- Extracted records -
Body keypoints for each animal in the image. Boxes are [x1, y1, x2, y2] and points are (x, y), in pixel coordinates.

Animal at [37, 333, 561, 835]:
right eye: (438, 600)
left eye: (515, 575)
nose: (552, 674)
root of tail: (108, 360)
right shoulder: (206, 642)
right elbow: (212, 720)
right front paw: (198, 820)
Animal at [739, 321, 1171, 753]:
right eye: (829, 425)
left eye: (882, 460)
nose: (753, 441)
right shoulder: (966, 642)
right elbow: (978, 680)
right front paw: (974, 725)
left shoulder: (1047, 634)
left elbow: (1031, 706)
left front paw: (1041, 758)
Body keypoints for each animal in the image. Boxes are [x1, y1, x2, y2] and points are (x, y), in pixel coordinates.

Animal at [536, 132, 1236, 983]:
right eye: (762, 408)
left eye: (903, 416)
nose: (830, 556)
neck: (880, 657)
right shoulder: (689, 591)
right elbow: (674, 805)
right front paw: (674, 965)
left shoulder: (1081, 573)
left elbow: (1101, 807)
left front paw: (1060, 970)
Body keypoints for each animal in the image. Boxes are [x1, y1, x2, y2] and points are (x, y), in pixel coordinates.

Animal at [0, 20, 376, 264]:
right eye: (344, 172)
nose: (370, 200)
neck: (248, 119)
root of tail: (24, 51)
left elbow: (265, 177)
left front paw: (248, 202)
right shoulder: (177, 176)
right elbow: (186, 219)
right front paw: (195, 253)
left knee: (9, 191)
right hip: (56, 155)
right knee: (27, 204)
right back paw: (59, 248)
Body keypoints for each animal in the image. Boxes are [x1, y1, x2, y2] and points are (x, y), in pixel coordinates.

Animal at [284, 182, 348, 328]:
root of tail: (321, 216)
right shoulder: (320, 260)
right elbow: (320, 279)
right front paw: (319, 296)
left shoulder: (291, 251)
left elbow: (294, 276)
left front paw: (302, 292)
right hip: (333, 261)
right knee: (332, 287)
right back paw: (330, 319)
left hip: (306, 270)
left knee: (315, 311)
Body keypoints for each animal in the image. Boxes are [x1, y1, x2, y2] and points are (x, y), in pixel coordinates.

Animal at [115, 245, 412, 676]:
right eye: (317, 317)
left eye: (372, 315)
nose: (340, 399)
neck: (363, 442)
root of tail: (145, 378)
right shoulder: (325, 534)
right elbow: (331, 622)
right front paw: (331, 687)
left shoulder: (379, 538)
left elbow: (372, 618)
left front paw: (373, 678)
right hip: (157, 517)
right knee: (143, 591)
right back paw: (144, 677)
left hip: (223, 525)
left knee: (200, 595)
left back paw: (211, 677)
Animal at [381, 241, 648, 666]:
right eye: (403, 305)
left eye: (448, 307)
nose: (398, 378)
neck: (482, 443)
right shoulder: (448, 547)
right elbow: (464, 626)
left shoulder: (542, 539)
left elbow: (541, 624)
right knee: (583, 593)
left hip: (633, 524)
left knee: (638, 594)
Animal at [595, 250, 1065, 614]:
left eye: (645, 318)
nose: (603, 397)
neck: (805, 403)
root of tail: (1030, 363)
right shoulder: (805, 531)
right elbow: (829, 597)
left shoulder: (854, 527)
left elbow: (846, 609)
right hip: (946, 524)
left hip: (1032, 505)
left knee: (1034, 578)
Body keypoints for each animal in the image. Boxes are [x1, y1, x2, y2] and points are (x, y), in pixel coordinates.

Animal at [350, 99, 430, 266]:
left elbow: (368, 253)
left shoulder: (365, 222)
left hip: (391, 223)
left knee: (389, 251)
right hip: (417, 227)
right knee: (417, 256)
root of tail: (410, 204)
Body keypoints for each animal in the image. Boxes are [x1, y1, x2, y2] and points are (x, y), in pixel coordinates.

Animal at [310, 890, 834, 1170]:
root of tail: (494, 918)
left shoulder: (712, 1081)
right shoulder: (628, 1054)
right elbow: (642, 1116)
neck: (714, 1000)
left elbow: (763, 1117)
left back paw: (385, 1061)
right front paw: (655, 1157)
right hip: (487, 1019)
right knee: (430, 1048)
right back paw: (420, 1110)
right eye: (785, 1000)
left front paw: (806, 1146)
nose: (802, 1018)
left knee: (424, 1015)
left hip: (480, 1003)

- Try it -
Full transcription, please: every entry, exactly as written.

- Solution for this exercise -
Body keypoints for each animal in the image. Boxes are [x1, y1, x2, y2] and points are (x, y), in pixel coordinates.

Animal at [37, 333, 561, 835]:
right eye: (438, 600)
left eye: (515, 575)
nose: (552, 674)
root of tail: (108, 360)
right shoulder: (206, 642)
right elbow: (212, 720)
right front paw: (198, 820)
Animal at [739, 321, 1171, 753]:
right eye: (829, 425)
left eye: (882, 460)
nose: (753, 441)
right shoulder: (966, 642)
right elbow: (978, 680)
right front paw: (974, 725)
left shoulder: (1047, 634)
left elbow: (1031, 706)
left front paw: (1041, 758)
Body keypoints for each animal in the image. Boxes are [x1, y1, x2, y2] and points are (x, y), in pixel coordinates.

Animal at [536, 132, 1236, 983]:
right eye: (762, 408)
left eye: (903, 416)
nose: (830, 556)
neck: (880, 657)
right shoulder: (689, 591)
right elbow: (674, 805)
right front paw: (674, 965)
left shoulder: (1081, 573)
left elbow: (1101, 807)
left front paw: (1060, 970)
Body keypoints for each animal in the image. Boxes are [x1, y1, x2, y2] and points are (x, y), in pixel coordinates.

Animal at [0, 20, 376, 264]:
right eye: (344, 172)
nose: (370, 200)
neck: (248, 119)
root of tail: (24, 51)
left elbow: (265, 177)
left front paw: (248, 202)
right shoulder: (177, 176)
right elbow: (186, 219)
right front paw: (195, 253)
left knee: (9, 191)
right hip: (56, 155)
right knee: (27, 204)
right back paw: (59, 248)
Body keypoints for each animal in the image. Boxes are [x1, y1, x2, y2] and points are (x, y), in pixel coordinates.

Animal at [284, 182, 348, 328]:
root of tail: (321, 216)
right shoulder: (320, 260)
right elbow: (320, 279)
right front paw: (319, 296)
left shoulder: (291, 251)
left elbow: (294, 276)
left front paw: (302, 292)
right hip: (333, 261)
right knee: (332, 287)
right back paw: (330, 319)
left hip: (306, 270)
left knee: (315, 311)
Body keypoints for each animal in the image. Boxes are [x1, y1, x2, y2] and points are (x, y), in pixel coordinates.

Animal at [115, 245, 412, 676]:
right eye: (317, 317)
left eye: (372, 315)
nose: (340, 399)
neck: (363, 442)
root of tail: (145, 378)
right shoulder: (325, 534)
right elbow: (331, 622)
right front paw: (331, 687)
left shoulder: (379, 538)
left elbow: (372, 618)
left front paw: (373, 678)
right hip: (157, 517)
right knee: (143, 591)
right back paw: (144, 677)
left hip: (223, 525)
left knee: (200, 595)
left back paw: (211, 677)
Animal at [381, 241, 648, 666]:
right eye: (403, 305)
left eye: (448, 307)
nose: (398, 378)
neck: (482, 443)
right shoulder: (448, 547)
right elbow: (464, 626)
left shoulder: (542, 539)
left elbow: (541, 624)
right knee: (583, 593)
left hip: (633, 524)
left knee: (638, 594)
Animal at [595, 250, 1065, 614]:
left eye: (645, 318)
nose: (603, 397)
neck: (805, 403)
root of tail: (1030, 363)
right shoulder: (805, 531)
right elbow: (829, 597)
left shoulder: (854, 527)
left elbow: (846, 609)
right hip: (946, 524)
left hip: (1032, 505)
left knee: (1034, 578)
Body keypoints for each animal in the image. Boxes are [x1, y1, x2, y2] and points are (x, y), in pixel coordinates.

Animal at [350, 99, 430, 266]:
left elbow: (368, 253)
left shoulder: (365, 222)
left hip: (391, 223)
left knee: (389, 251)
right hip: (417, 227)
right knee: (417, 256)
root of tail: (410, 204)
Body keypoints for each animal in the image. Boxes are [x1, y1, x2, y2] and points are (x, y), in pixel coordinates.

Animal at [310, 890, 834, 1170]:
root of tail: (494, 918)
left shoulder: (712, 1081)
right shoulder: (628, 1054)
right elbow: (642, 1116)
neck: (714, 1000)
left elbow: (763, 1117)
left back paw: (385, 1061)
right front paw: (655, 1157)
right hip: (487, 1019)
right knee: (430, 1048)
right back paw: (420, 1110)
right eye: (785, 1000)
left front paw: (806, 1146)
nose: (802, 1018)
left knee: (424, 1015)
left hip: (480, 1003)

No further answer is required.